The Bush that comes out of Stone's film is a fair representation of the real thing: a rather foolish man, eventually (under the influence of God) motivated by the right considerations, but whose many weaknesses of character cause him to make some bad choices of colleagues, and then to allow them to dominate him and use his term of office as an experiment in a new world order.
There is no mention of all the domestic disasters over which the Bush Administration has presided, and which has left its economy the swamp of a disease that has since infected the rest of the world: but then there doesn't need to be. The charge sheet is long enough as it is.
In some ways, the Bush story is a conventional one, and Stone plays it reasonably straight.
The combination of a life of privilege, birth into a dynasty of politicians, an intimidatingly successful father, the ready availability of money, no apparent need to work for a living and a sense of entitlement about political power were the beginning of the corruption of George W. Bush.

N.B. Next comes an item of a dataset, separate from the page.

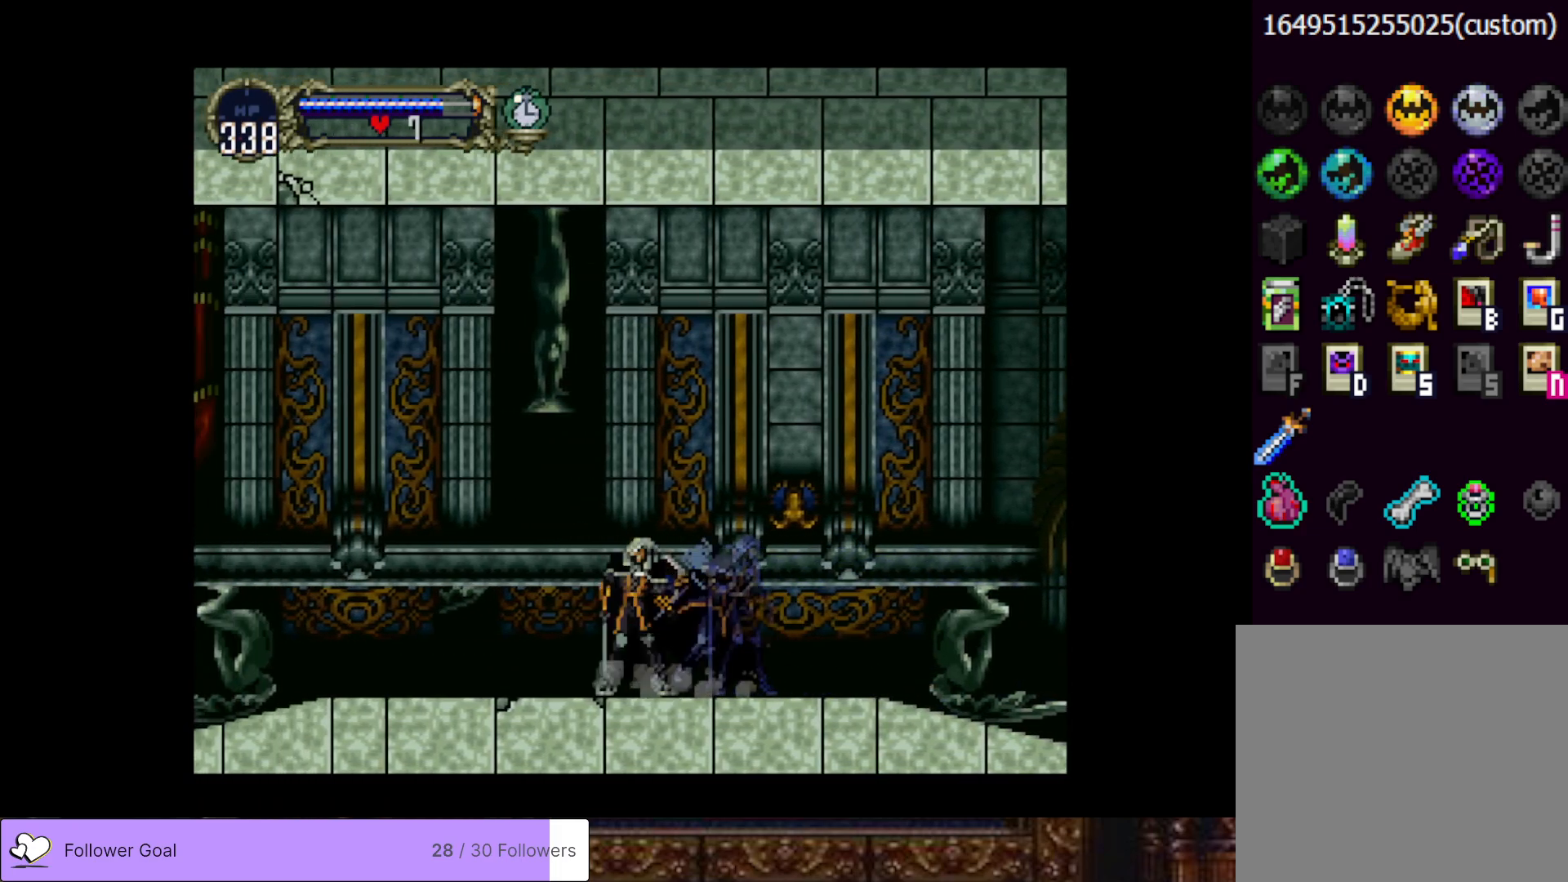
{"buttons": [], "right_stick": "center", "events": [[67, "TRIANGLE", "up"], [100, "CIRCLE", "up"], [151, "CIRCLE", "down"], [184, "TRIANGLE", "down"], [267, "TRIANGLE", "up"], [284, "CIRCLE", "up"], [317, "CIRCLE", "down"], [367, "TRIANGLE", "down"], [451, "TRIANGLE", "up"], [468, "CIRCLE", "up"]]}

He is depicted as having been unemployable save for his father's contacts and his father's money opening doors for him. He could stick at nothing and became a drunk before being born again into Christianity.
With little grasp of any political issue, he was smuggled into politics. With some pretty odd traits of character, he became President, almost by accident.
That defective character drove him to make key appointments from among men who served his father: but then his father was a war hero, an experienced politician, a man of authority. Men who had served him now conspired to make his son serve them.